Records provided:
◇ ◇ ◇ ◇ ◇
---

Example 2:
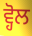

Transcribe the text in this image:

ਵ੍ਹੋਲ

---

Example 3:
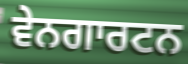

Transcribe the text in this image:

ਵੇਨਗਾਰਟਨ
◇ ◇ ◇ ◇ ◇
Task details: Repeat the records in full, exactly as they appear, without the pictures.

Task response:
---

Example 2:

Transcribe the text in this image:

ਵ੍ਹੋਲ

---

Example 3:

Transcribe the text in this image:

ਵੇਨਗਾਰਟਨ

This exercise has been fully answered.